Posted: Mon May 28, 2012 7:23 am
by miultimodia
Hi,

I'm new to the cromatography analisis, so excuse me if my questions are too simple :)

I'm working at a pet radiopharmaceutical lab. We would like to perform the quality control to a new radiopharmaceutical and we use gas chromatography to quantify the residual solvents of the method. Since we produce radiopharmaceuticals we do the calibration tests with water samples, although the final radiopharmaceutical product would be in saline solution diluted with water.

The problem is that we can't get good repeatability with one solvent, dimethylaminoethanol. The same sample injected gives us from 200 ppm to 14 ppm. Anyway, we notice that there is great variability with small concentrations, like 25, 50 ppm (I know that our concentrations are big enough)
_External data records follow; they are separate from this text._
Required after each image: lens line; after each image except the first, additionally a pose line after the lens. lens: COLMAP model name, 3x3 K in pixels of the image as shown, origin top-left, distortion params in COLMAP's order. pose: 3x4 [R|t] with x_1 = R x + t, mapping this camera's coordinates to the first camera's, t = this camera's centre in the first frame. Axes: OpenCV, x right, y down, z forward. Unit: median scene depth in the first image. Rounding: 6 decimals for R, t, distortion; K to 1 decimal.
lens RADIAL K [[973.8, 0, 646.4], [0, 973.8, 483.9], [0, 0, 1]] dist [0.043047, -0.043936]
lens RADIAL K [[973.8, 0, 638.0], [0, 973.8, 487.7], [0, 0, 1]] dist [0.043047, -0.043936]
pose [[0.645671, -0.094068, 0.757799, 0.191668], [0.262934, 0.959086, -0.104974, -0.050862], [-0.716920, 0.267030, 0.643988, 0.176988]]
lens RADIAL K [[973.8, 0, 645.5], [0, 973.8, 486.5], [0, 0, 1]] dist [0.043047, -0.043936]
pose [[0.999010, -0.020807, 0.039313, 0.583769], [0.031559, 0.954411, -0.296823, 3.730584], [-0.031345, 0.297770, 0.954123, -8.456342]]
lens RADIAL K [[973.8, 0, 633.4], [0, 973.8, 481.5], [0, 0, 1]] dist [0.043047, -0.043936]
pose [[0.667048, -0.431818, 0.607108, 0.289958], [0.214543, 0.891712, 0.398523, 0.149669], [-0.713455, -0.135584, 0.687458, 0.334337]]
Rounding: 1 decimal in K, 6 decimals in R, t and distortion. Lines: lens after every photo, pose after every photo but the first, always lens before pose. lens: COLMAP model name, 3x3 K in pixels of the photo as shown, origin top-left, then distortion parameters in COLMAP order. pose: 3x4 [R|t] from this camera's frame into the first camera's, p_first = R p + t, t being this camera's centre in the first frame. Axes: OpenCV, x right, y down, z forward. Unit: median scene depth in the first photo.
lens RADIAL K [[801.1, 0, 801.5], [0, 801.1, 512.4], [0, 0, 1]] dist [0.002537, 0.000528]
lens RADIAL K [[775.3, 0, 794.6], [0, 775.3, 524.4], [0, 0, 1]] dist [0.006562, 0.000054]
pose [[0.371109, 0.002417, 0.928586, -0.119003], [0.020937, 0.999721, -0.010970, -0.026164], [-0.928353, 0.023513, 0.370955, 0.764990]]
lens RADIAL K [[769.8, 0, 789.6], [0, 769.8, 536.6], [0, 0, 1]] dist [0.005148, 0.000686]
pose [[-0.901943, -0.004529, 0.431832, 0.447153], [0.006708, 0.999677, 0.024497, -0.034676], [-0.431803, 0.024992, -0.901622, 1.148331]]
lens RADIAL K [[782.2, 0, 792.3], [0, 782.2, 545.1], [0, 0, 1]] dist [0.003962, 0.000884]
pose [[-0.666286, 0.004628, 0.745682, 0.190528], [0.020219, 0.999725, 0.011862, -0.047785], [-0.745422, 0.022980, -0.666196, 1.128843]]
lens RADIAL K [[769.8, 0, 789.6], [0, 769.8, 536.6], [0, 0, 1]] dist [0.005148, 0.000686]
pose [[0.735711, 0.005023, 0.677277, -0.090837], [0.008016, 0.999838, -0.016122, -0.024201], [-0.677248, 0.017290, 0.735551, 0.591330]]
I read that there's some backflash problems with water samples, so I would thank any help if you can detect any flaw in our method:

GC: Varian 3900 with FID detector
Column: FactorFour VF-624ms, 30m x 0.32mm ID DF=1.80
Injector - 200ºC (split 1:5), injection volume 1ul
Oven:
- 40°C, 0-6 mins
- 40-200°C, 6-22 mins (10°C/min)
- 200°C, 22-23 mins
FID: 200°C, He 25 ml/min, H2 30 ml/min, air 350 ml/min.

Thanks in advance, and excuse my english mistakes!

Re: PET Radiopharmaceuticals, Water Samples

Posted: Mon May 28, 2012 8:24 am
by chromatographer1
One microliter of water can expand into a volume larger than your injection liner can hold. It depends upon what liner you are using.

Try injecting one half or one third the amount of sample and see if your results improve.